Goal of the exercise — Show each line in the rows below that contains the word "will".

Data to process —
----------------------------------------
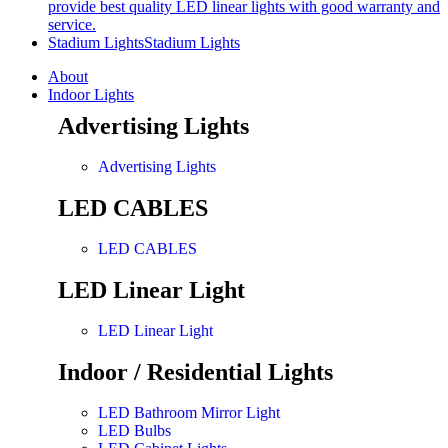
provide best quality LED linear lights with good warranty and
service.
Stadium Lights
Stadium Lights
About
Indoor Lights
Advertising Lights
Advertising Lights
LED CABLES
LED CABLES
LED Linear Light
LED Linear Light
Indoor / Residential Lights
LED Bathroom Mirror Light
LED Bulbs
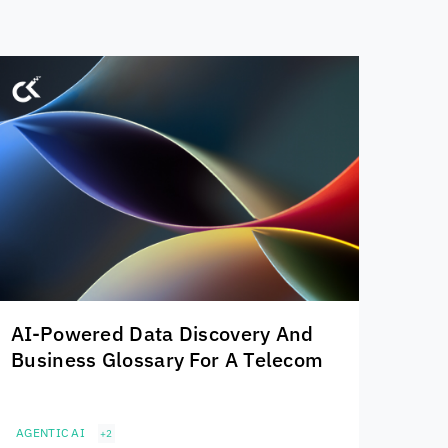
AI-Powered Data Discovery And
Business Glossary For A Telecom
AGENTIC AI
+2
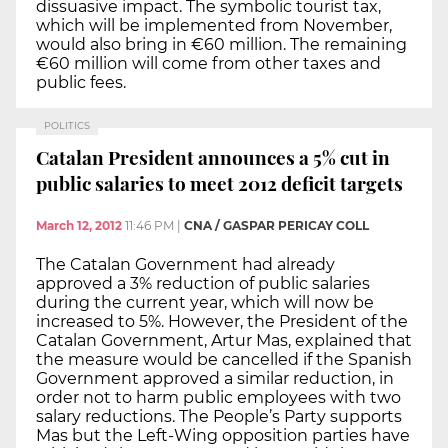
dissuasive impact. The symbolic tourist tax,
which will be implemented from November,
would also bring in €60 million. The remaining
€60 million will come from other taxes and
public fees.
POLITICS
Catalan President announces a 5% cut in
public salaries to meet 2012 deficit targets
March 12, 2012
11:46 PM
|
CNA / GASPAR PERICAY COLL
The Catalan Government had already
approved a 3% reduction of public salaries
during the current year, which will now be
increased to 5%. However, the President of the
Catalan Government, Artur Mas, explained that
the measure would be cancelled if the Spanish
Government approved a similar reduction, in
order not to harm public employees with two
salary reductions. The People’s Party supports
Mas but the Left-Wing opposition parties have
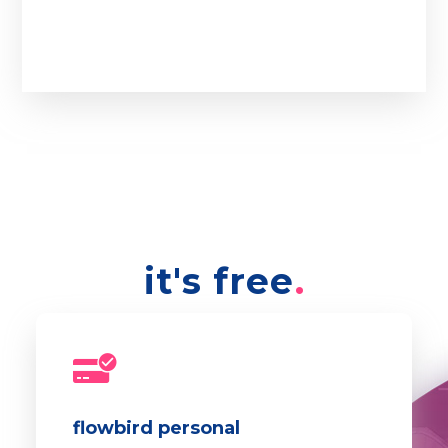
it's free
flowbird personal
----------------------------------------
Solution for this task —
which will be implemented from November,
€60 million will come from other taxes and
during the current year, which will now be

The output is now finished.